V[(l+1)/2,(l+1)/2,(l+1)/2,(l-1)/2,(l-1)/2,(l-1)/2] = -1
V[(l+1)/2,(l+1)/2,(l+1)/2,(l+1)/2,(l+1)/2,(l+1)/2] = -7

current = 50  #change this to anything you want and you should get 0.0261768888518 ohms for l = 17

A[(l-1)/2,(l-1)/2,(l-1)/2] = (current)
A[(l+1)/2,(l+1)/2,(l+1)/2] = (-1)*current

x = linalg.tensorsolve(V,A)
R_equivalent = (x[(l-1)/2,(l-1)/2,(l-1)/2]-x[(l+1)/2,(l+1)/2,(l+1)/2])/current
print("R_equivalent: ")
print R_equivalent

So I just realized this, but I had set l=3, meaning a 3x3x3 cube. For this value I get .219, which is consistent with the averaging method.
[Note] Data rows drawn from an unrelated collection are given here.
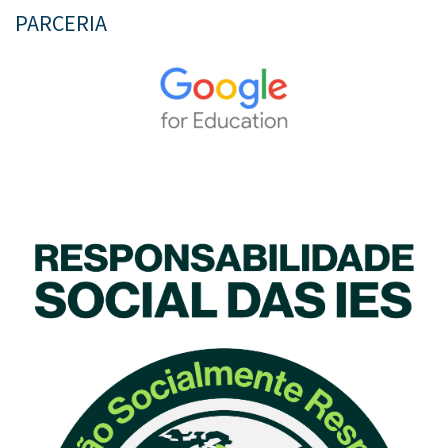
PARCERIA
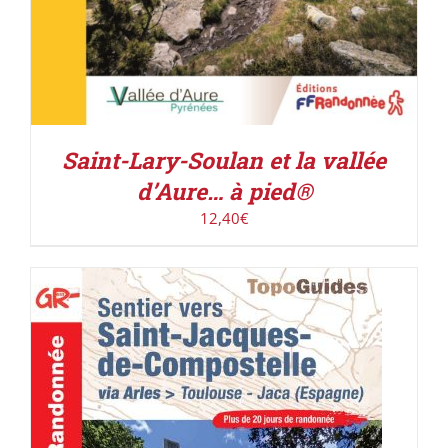
Saint-Lary-Soulan et la vallée
d’Aure… à pied®
12,40
€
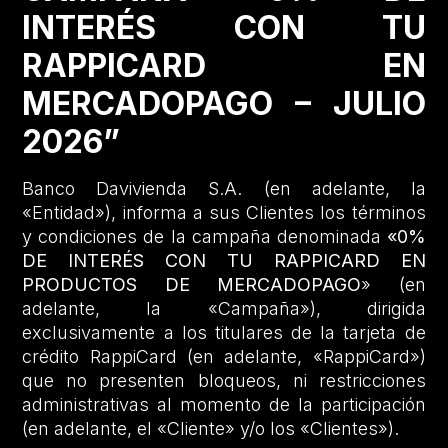
INTERÉS CON TU
RAPPICARD EN
MERCADOPAGO – JULIO
2026”
Banco Davivienda S.A. (en adelante, la
«Entidad»), informa a sus Clientes los términos
y condiciones de la campaña denominada
«0%
DE INTERÉS CON TU RAPPICARD EN
PRODUCTOS DE MERCADOPAGO
» (en
adelante, la «Campaña»), dirigida
exclusivamente a los titulares de la tarjeta de
crédito RappiCard (en adelante, «RappiCard»)
que no presenten bloqueos, ni restricciones
administrativas al momento de la participación
(en adelante, el «Cliente» y/o los «Clientes»).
However, when I change it to anything higher, I get something of the order of -16... which is not consistent with the averaging method. Every single point is spiking to 25 volts (I used a fixed current flowing out of V+ and into V- and allowed the voltages to vary dynamically). My guess would be that I have a mistake in my coefficients, and that "current is being stored" in the nodes.

Any ideas for this last one? I can answer questions about the code if you have any.

14. Oct 30, 2016

Staff: Mentor

Not always 6, unless you fix the voltage at the border to 0 (but then you could save all the casework). Setting the border to a fixed 2.5 V should work, if you use the array borders then you don't need all the subcases for the averaging process. Just skip the borders in the update.
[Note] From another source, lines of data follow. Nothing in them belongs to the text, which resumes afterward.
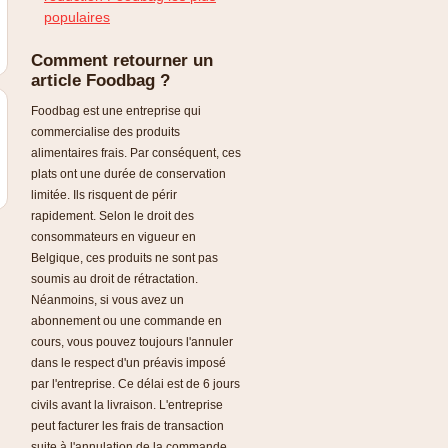
populaires
Comment retourner un
article Foodbag ?
Foodbag est une entreprise qui
commercialise des produits
alimentaires frais. Par conséquent, ces
plats ont une durée de conservation
limitée. Ils risquent de périr
rapidement. Selon le droit des
consommateurs en vigueur en
Belgique, ces produits ne sont pas
soumis au droit de rétractation.
Néanmoins, si vous avez un
abonnement ou une commande en
cours, vous pouvez toujours l'annuler
dans le respect d'un préavis imposé
par l'entreprise. Ce délai est de 6 jours
civils avant la livraison. L'entreprise
peut facturer les frais de transaction
suite à l'annulation de la commande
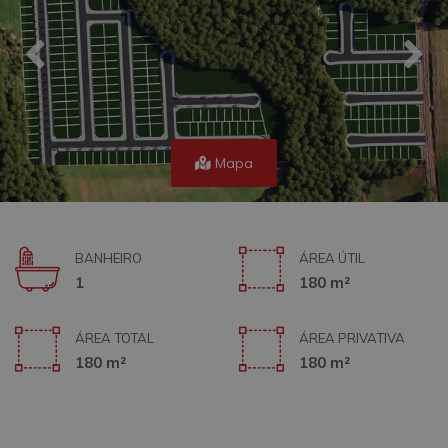
Mapa
BANHEIRO
ÁREA ÚTIL
1
180 m²
ÁREA TOTAL
ÁREA PRIVATIVA
180 m²
180 m²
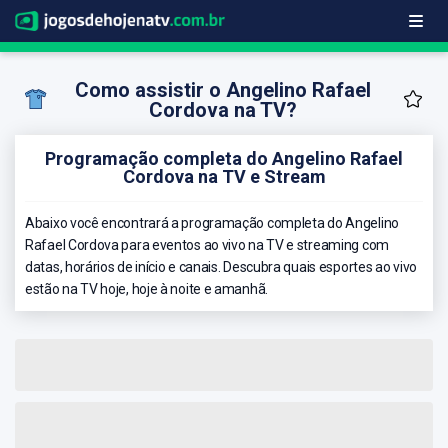
Como assistir o Angelino Rafael
Cordova na TV?
Programação completa do Angelino Rafael
Cordova na TV e Stream
Abaixo você encontrará a programação completa do Angelino
Rafael Cordova para eventos ao vivo na TV e streaming com
datas, horários de início e canais. Descubra quais esportes ao vivo
estão na TV hoje, hoje à noite e amanhã.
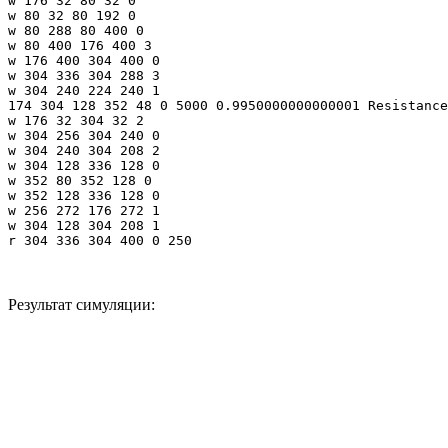
w 176 32 80 32 0

w 80 32 80 192 0

w 80 288 80 400 0

w 80 400 176 400 3

w 176 400 304 400 0

w 304 336 304 288 3

w 304 240 224 240 1

174 304 128 352 48 0 5000 0.9950000000000001 Resistance

w 176 32 304 32 2

w 304 256 304 240 0

w 304 240 304 208 2

w 304 128 336 128 0

w 352 80 352 128 0

w 352 128 336 128 0

w 256 272 176 272 1

w 304 128 304 208 1

r 304 336 304 400 0 250
Результат симуляции:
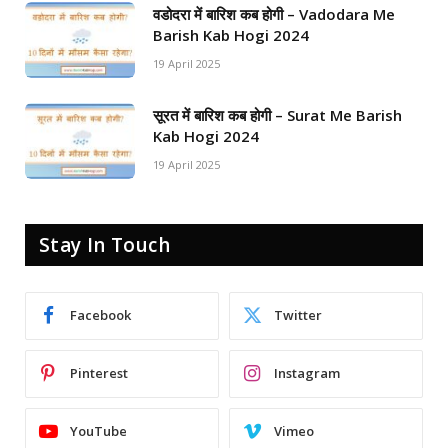
वडोदरा में बारिश कब होगी – Vadodara Me
Barish Kab Hogi 2024
19 April 2025
सूरत में बारिश कब होगी – Surat Me Barish
Kab Hogi 2024
19 April 2025
Stay In Touch
Facebook
Twitter
Pinterest
Instagram
YouTube
Vimeo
You are overwriting nodes while you are still processing neighbor nodes. That can lead to unexpected effects. A copy of the array should work better.

No change in the result, but probably easier: instead of the if/elseif condition in the innermost loop, you can overwrite the nodes (if you work with a copy: see above) and end an iteration by setting the values again.

15. Oct 30, 2016

BiGyElLoWhAt

I did fix the borders to zero, or beyond the borders, I should say. I'm treating them as infinitely far away, so the voltage between that and ground is zero.

I didn't think about the fact that I was overwriting values. Thanks for that.

16. Oct 31, 2016

Staff: Mentor

You should set them to the average of the two "input" nodes - that is the approximate voltage a truly infinite grid would have far away due to symmetry. There is nothing special about zero.